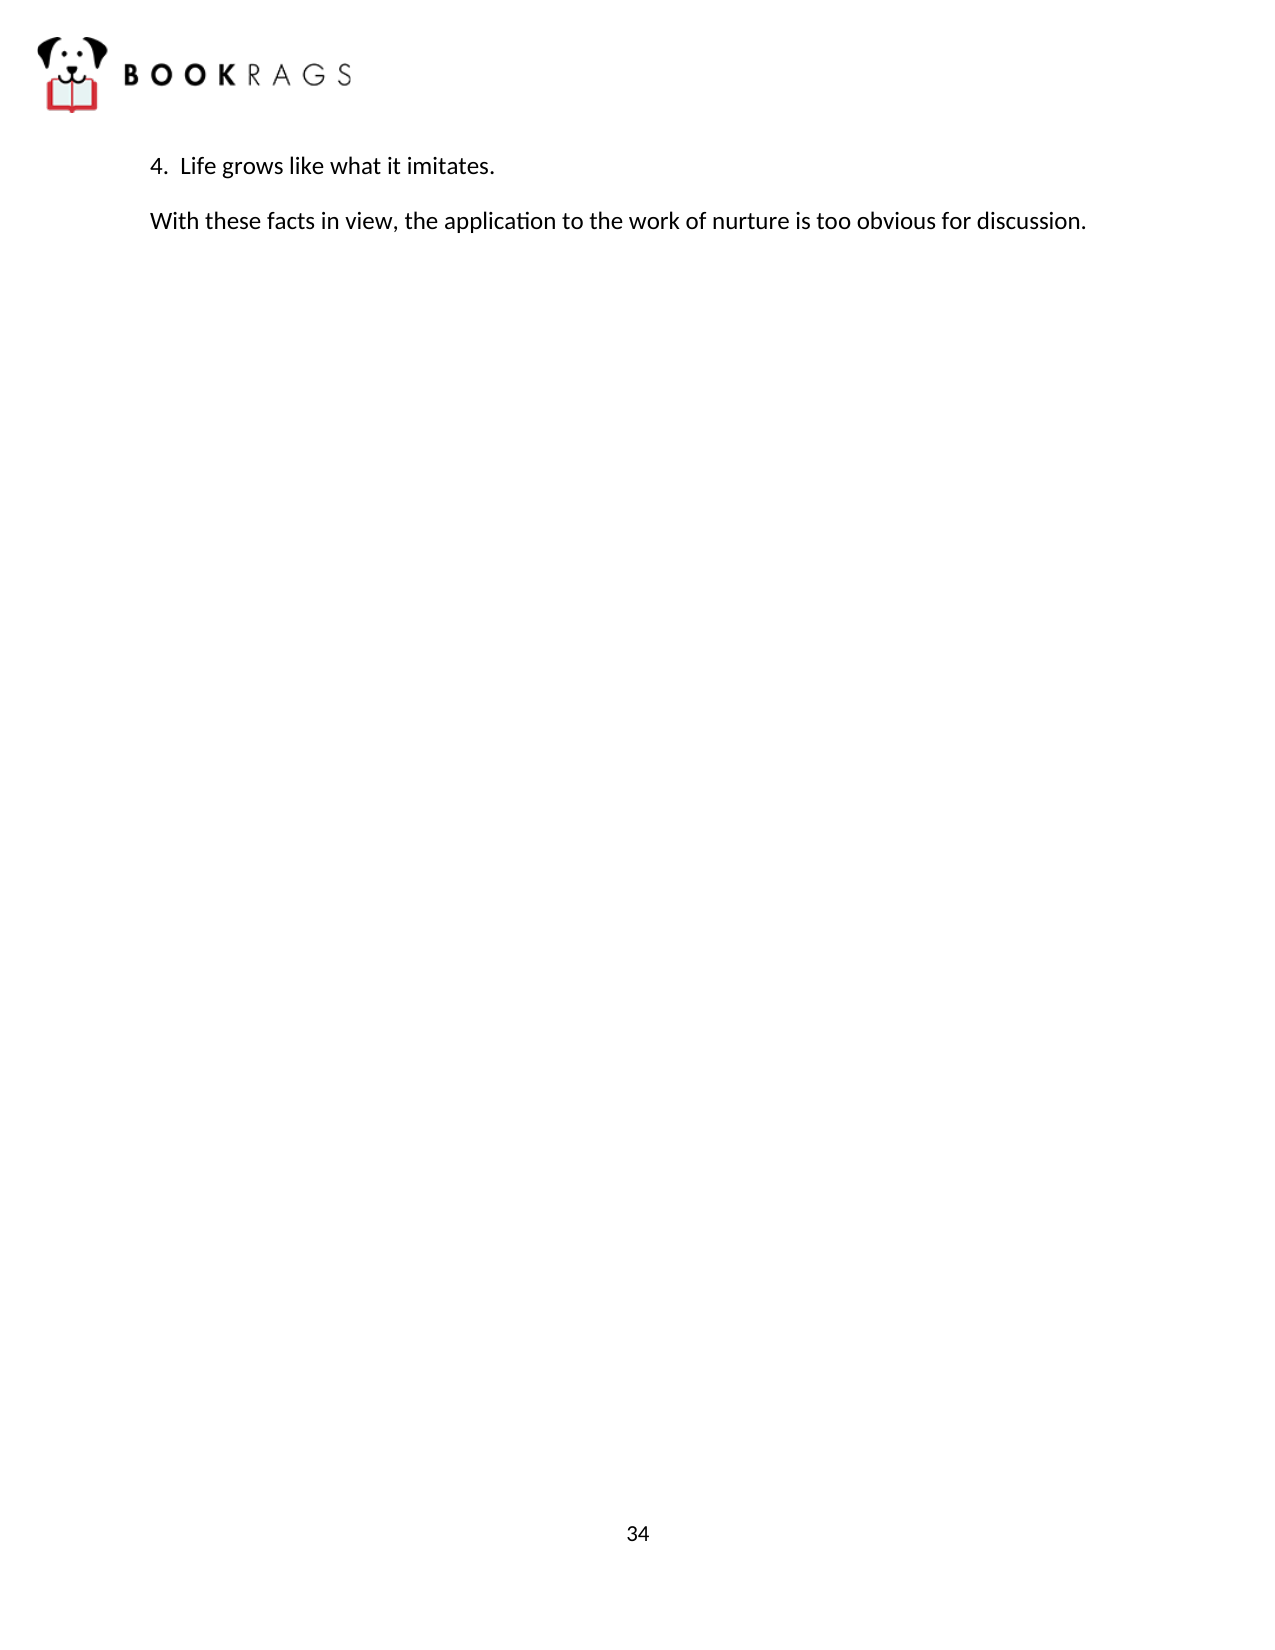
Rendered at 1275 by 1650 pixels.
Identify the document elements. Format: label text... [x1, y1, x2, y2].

text With these facts in view, the application to the work of nurture is too obvious for discussion. [150, 206, 1125, 236]
text 4. Life grows like what it imitates. [150, 150, 1125, 181]
picture [37, 37, 351, 113]
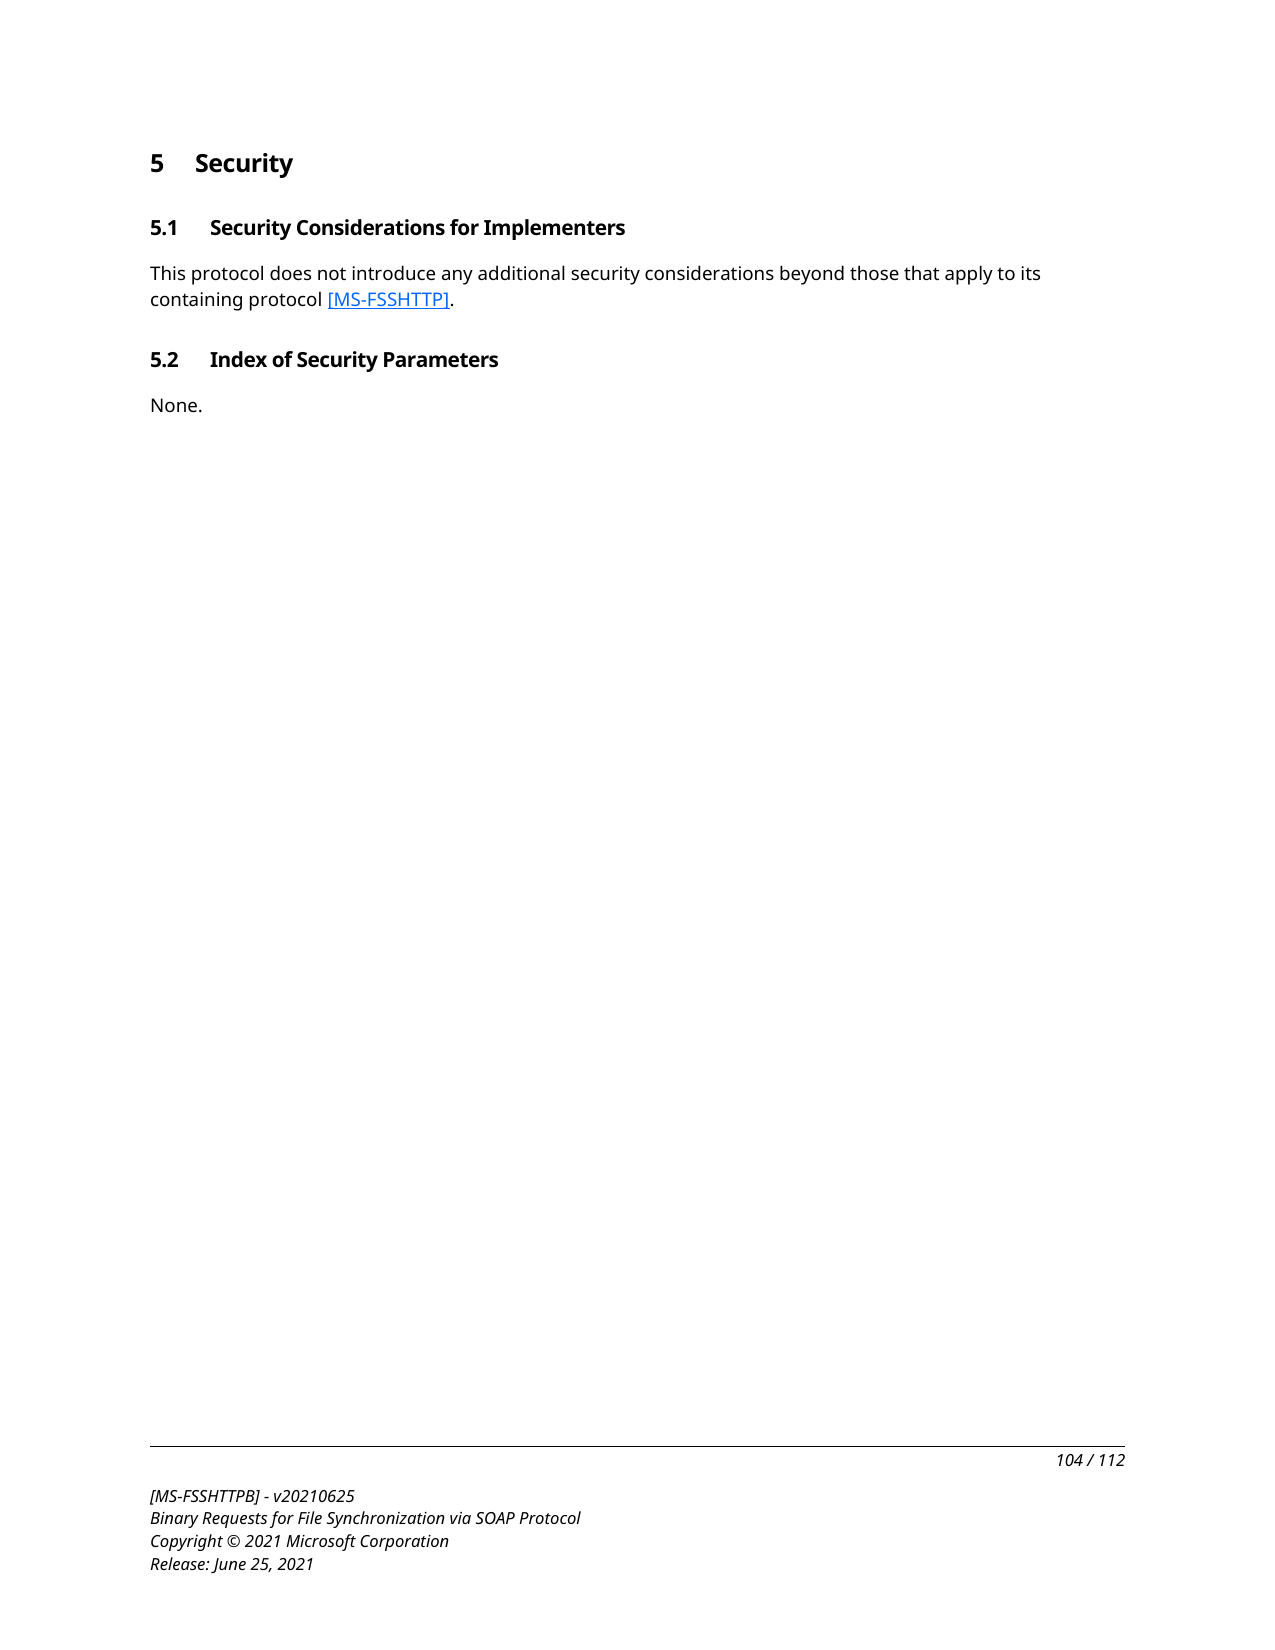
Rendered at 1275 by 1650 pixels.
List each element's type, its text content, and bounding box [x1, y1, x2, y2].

subtitle Security Considerations for Implementers [150, 213, 1125, 242]
subtitle Index of Security Parameters [150, 345, 1125, 373]
subtitle Security [150, 146, 1125, 180]
text This protocol does not introduce any additional security considerations beyond those that apply to its containing protocol [MS-FSSHTTP]. [150, 260, 1125, 311]
text None. [150, 392, 1125, 417]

---

Problem to solve >> Copy out the material above in full and exactly; its pictures are not to appear.

Written answer >>
Rendered at 1275 by 1650 pixels.
Identify the document elements. Format: label text... [x1, y1, x2, y2].

text With these facts in view, the application to the work of nurture is too obvious for discussion. [150, 206, 1125, 236]
text 4. Life grows like what it imitates. [150, 150, 1125, 181]
picture [37, 37, 351, 113]
Rendered at 1275 by 1650 pixels.
List each element's type, its text content, and bounding box [x1, y1, x2, y2].

subtitle Security Considerations for Implementers [150, 213, 1125, 242]
subtitle Index of Security Parameters [150, 345, 1125, 373]
subtitle Security [150, 146, 1125, 180]
text This protocol does not introduce any additional security considerations beyond those that apply to its containing protocol [MS-FSSHTTP]. [150, 260, 1125, 311]
text None. [150, 392, 1125, 417]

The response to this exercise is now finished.